Now maybe its time for Dapper article and rabbit framework?

- Robby

I have been using EF 4.0 with my SQL 4.0 DB and I love it.

However, I was led to believe that LINQ-to-SQL would not work with SQL CE 4.0.

I am using LINQ-to-Entities and it works fine. If your database design is moderately complex and involves a lot of relationships (resulting in a lot of JOINs), EF really makes things easier and, assuming you're using VWD 2010 SP1, the intellisense you get from the strongly-typed entities (vs the non-typed dynamic records) is a blessing.

- Jason

Hi Mike, I am just following the tutorial and where you wrote: "...choose Add New Item. From the options available, select ADO.NET Entity Data Model..." - I did that, but I don't have ADO.NET Entity Data Model showing up in my list.

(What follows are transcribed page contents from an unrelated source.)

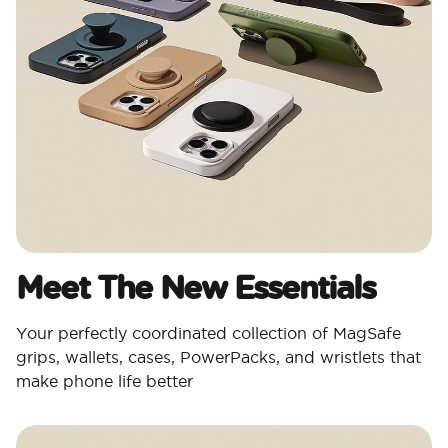
Meet The New Essentials
Your perfectly coordinated collection of MagSafe
grips, wallets, cases, PowerPacks, and wristlets that
make phone life better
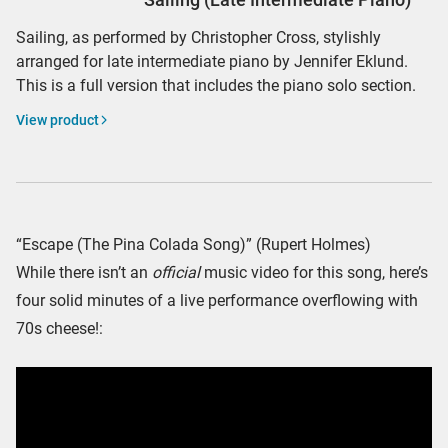
Sailing, as performed by Christopher Cross, stylishly
arranged for late intermediate piano by Jennifer Eklund.
This is a full version that includes the piano solo section.
View product
“Escape (The Pina Colada Song)” (Rupert Holmes)
While there isn’t an
official
music video for this song, here’s
four solid minutes of a live performance overflowing with
70s cheese!:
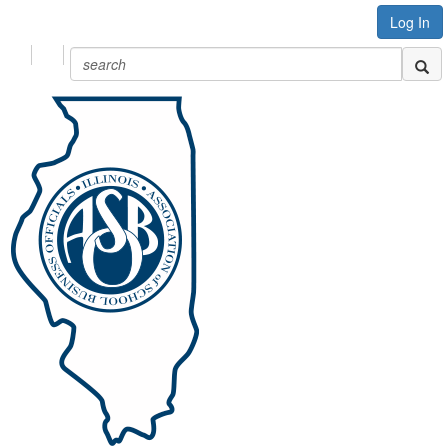
Log In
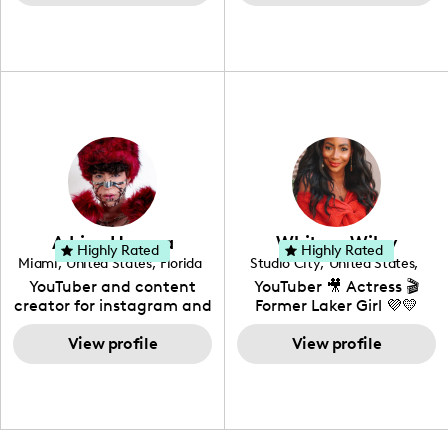
content for over 15 years!
heart, able to bring any
with her husband and
I love creating content
campaign to life with a
their daughter, Colette.
around my life: dancing,
unique spin on
travel, vlog, lifestyle,
"edutainment" videos.
fashion I also have a
professional background
in videography &
photography. I love
creating: UGC, Reviews,
DIY, Before & After or any
genre I have an amazing
community that would
love to know more about
Adrian Herrera
Whitney Wiley
your brand!
Highly Rated
Highly Rated
Miami
,
United States
,
Florida
Studio City
,
United States
,
California
YouTuber and content
YouTuber 🎥 Actress 🎬
creator for instagram and
Former Laker Girl 💜💛
TikTok,blogger,traveler,fashion
and beauty lover.
View profile
View profile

I have Visual Studio Ultimate 2010 - I'm going to try and see if I can download it?

- Mike

@Jason,

You should find ADO.NET Entity Data Model as an option in the Data section of the menu

- faisal

its a great example for a beginner but could you add CRUD methods too by using Database First and EntityFramework

that would help alot of people other than me

- Matt

I discovered that when using EDMX (with MVC4) you have to create a "buddy class" if you want to add data annotations to your entities, since the EDMX file can be over-written if you refresh from the database. None of the posts I read mentioned this, but it works easiest if your EDMX and buddy class are in the same namespace. Since files grab the namespace of the folder they are in, I placed them both in the Models folder. Here are a couple links about using the MetadatType attribute and buddy classes.

http://stackoverflow.com/questions/8689375/mvc-model-from-edmx-file-add-custom-annotations-to-it-and-make-them-stay

http://hartzer.wordpress.com/2010/01/26/mvc-buddy-class/

- Mike

@Matt,

Recommended practice is to use of ViewModels and to apply attributes to their properties.